Doce días después del confinamiento, un hombre en Jalandhar, India, pudo ver por primera vez con el cielo despejado, desde la terraza de su casa, el esplendoroso Himalaya, que siempre había tenido al frente, pero que la contaminación le había nublado. En Sudáfrica la población de pingüinos se multiplicó, debido a que las playas libres de turistas ya no significaban un impedimento para alimentar a sus crías varias veces al día.
Hoy queda poco de ese respiro que tuvo la Tierra, que no fue gracias a nosotros, pues el encierro y el freno que le pusimos a nuestro ritmo caótico de vida fue obligatorio. Solo lo hicimos por cuidarnos a nosotros como especie, de una forma como nunca lo habíamos hecho. Todo esto resurgió en pocos días bajo la mirada atenta de los guardabosques, protectores de reservas naturales y científicos exploradores que empezaron a notar estos sutiles cambios que no ocurrían desde hacía años.

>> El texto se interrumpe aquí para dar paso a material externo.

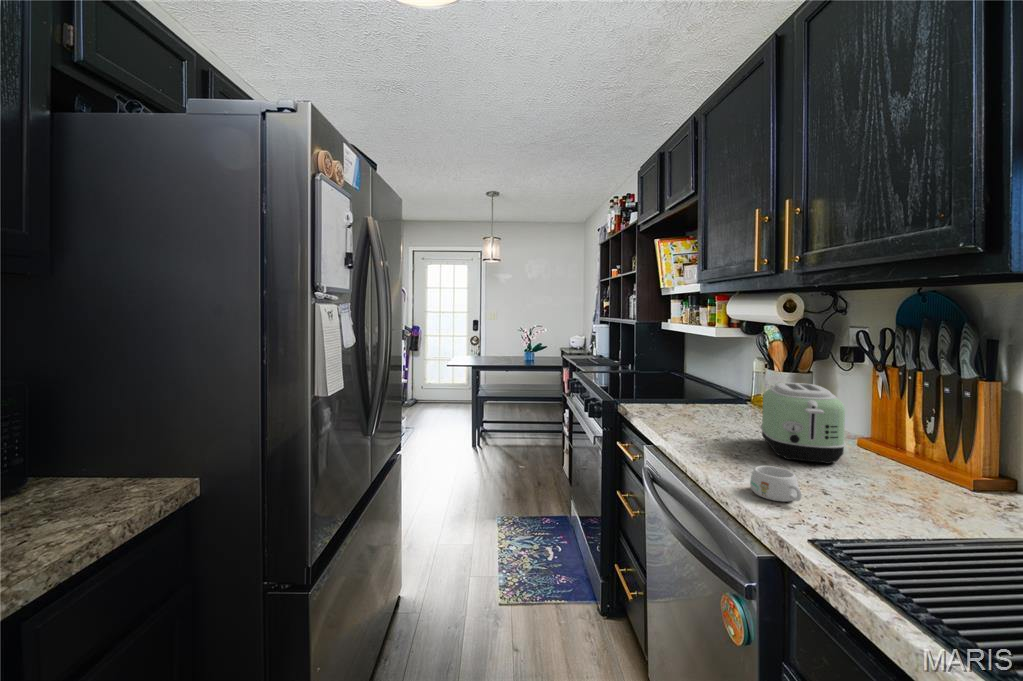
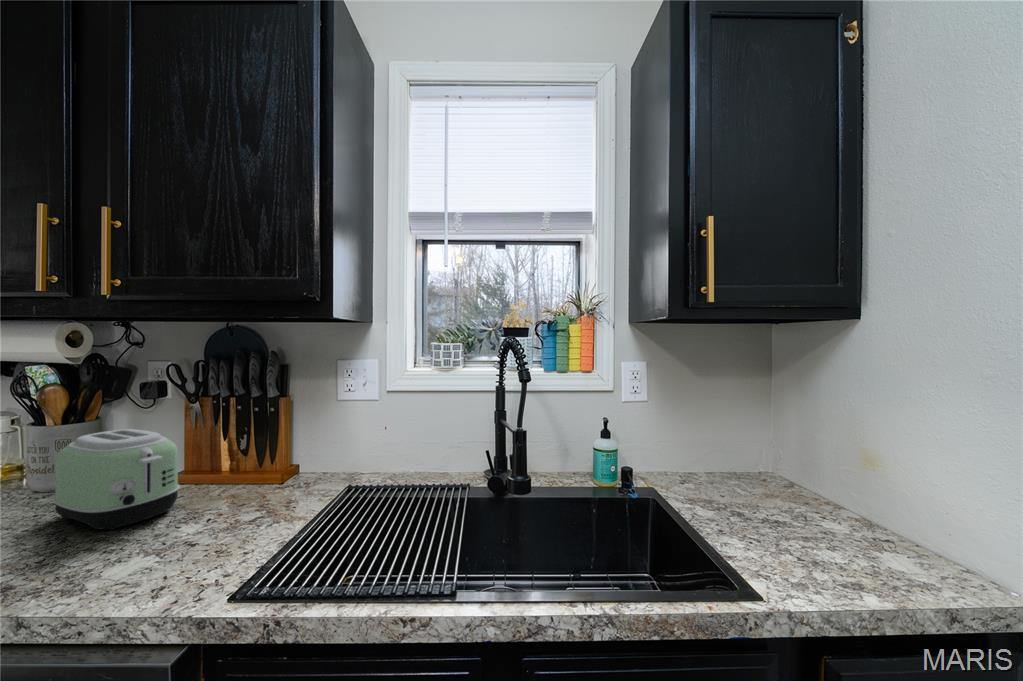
mug: present [750,466,802,502] -> none [107,538,187,590]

Estas imágenes me recordaron una frase egoísta y alienada que solemos repetir las personas a manera de expiación: “La naturaleza se sacude para que la escuchemos y por eso ocurren los desastres naturales”, cuando bien sabemos que todas nuestras desgracias son consecuencia de la forma como nos hemos relacionado con ella y de nuestra intensa necesidad de conquistarlo todo sin pensar en su impacto.
La naturaleza no tiene nada en nuestra contra, es nuestra propia naturaleza la que nos llevará a la aniquilación, y ni una ni mil pandemias serán suficientes para que lo entendamos antes de que sea demasiado tarde.